Japanische Kampfhörspiele – Neues aus dem Halluzinogenozinozän (2021, Bastardized Recordings)

„Lass deinen Müll auf dem Festivalgelände liegen, als Mahnmal zum Gedenken an die Opfer von irgendwas. / Unterhalb der Schwelle kritischen Denkens, fühlt man den Bass voll krass. / Setze ein Zeichen für die Beendigung von Postkolonialismusdebatten. / Postkolonialismusdebatten haben wir satt. / Wir wollen Endgeräte mit seltenen Erden aus der Dritten Welt verwenden, wo man froh ist, dass man jetzt Schule hat!“ – ‘Lass deinen Müll auf dem Festivalgelände liegen‘

Früher war mehr Grindcore. Von dessen (schadhaftem?) Einfluss haben sich JAPANISCHE KAMPFHÖRSPIELE weitgehend befreit. Dafür kam über die Jahre eine beeindruckende Fülle anderer Einflussfaktoren hinzu. Ein weiterer Gipfel dieser Entwicklung ist „Neues aus dem Halluzinogenozinozän“. Von welchem Baum die Band auch immer geraucht haben mag, als es an die Konzeption der jüngsten Platte ging – es war zweifelsfrei der richtige.
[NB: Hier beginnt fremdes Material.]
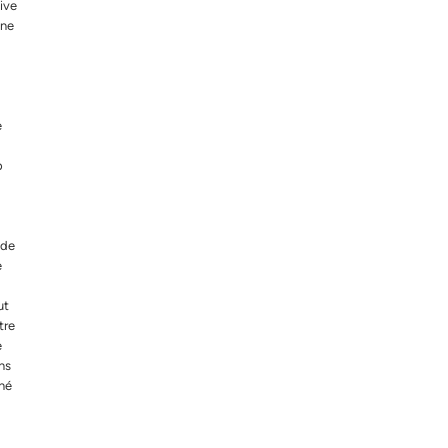
ive
ine
e
b
 de
e
ut
tre
e
ns
né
Dabei überspannen Kreativkopf Christof Kather und Spießgesellen den Bogen bisweilen. Fraglos kalkuliert. Das veranschaulicht zum Einstieg gleich das an den Nerven zerrende „Mantra“, bei dem „Sehr gut“ und „Leergut“ dichter verzahnt sind als an jedem Eck-Kiosk. Der erste Knüppel folgt mit „Der Schweinetransport“, dessen Gitarreneinsatz gleichsam ein Mehr an metallischer Melodik und Verzerrung bereithält. Ganz zu schweigen vom Sprechgesangs-Part. Und den elektronischen Einschüben.
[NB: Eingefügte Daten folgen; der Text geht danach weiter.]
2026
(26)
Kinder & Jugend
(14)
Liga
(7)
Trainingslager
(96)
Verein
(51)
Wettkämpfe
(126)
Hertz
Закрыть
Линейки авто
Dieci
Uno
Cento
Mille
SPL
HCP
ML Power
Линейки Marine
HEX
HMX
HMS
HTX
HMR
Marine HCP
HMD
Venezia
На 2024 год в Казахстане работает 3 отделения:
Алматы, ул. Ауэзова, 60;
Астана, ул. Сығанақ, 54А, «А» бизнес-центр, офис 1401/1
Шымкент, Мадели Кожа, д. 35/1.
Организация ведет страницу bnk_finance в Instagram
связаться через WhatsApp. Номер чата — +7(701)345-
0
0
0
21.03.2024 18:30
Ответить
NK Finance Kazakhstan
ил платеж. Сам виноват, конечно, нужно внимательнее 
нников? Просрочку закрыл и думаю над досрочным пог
Die nehmen streckenweise eine prägnantere Rolle ein, ohne dass JAPANISCHE KAMPFHÖRSPIELE vom inspiriert horizonterweiterten Death-Metal zwingend abrücken würden. Dafür stehen auch „Familie fährt mit Auto“ oder „Deutsches Handwerk“. Dennoch weht ein beständiger Hauch experimenteller Energie über „Neues aus dem Halluzinogenozinozän“. Das unterstreichen klar gesungene Vocals inklusive weiblicher (Sprach-)Stimmzugabe, instrumentale Extravaganzen wie das funkig-spacige „Madal 1“ oder das von Dissonanzen und Computerstimme geprägte „Erregte Männer auf der Venus“.

Dazwischen wird es mal punkig, mal rockig und  bleibt doch auf das Extrem als künstlerische Maxime ausgerichtet. Dem folgen auch die gewohnt bissigen Texte, bei denen Lachen und Weinen erschreckend nah beieinander liegen. Und allein weil sie es können, beschließen die fünf Spötter der modernen Welt dies höllisch abgefahrene Album mit drei kurz gehaltenen Instrumental-Tracks (einschließlich „Madal“-Fortsetzung). Die Grenzen sind fließend, der Erlebnishorizont breiter als jedes Urlaubspanorama. Da zählt man sich doch gern zu den im Booklet dankend erwähnten „ca. 100 Fans und Followern weltweit“.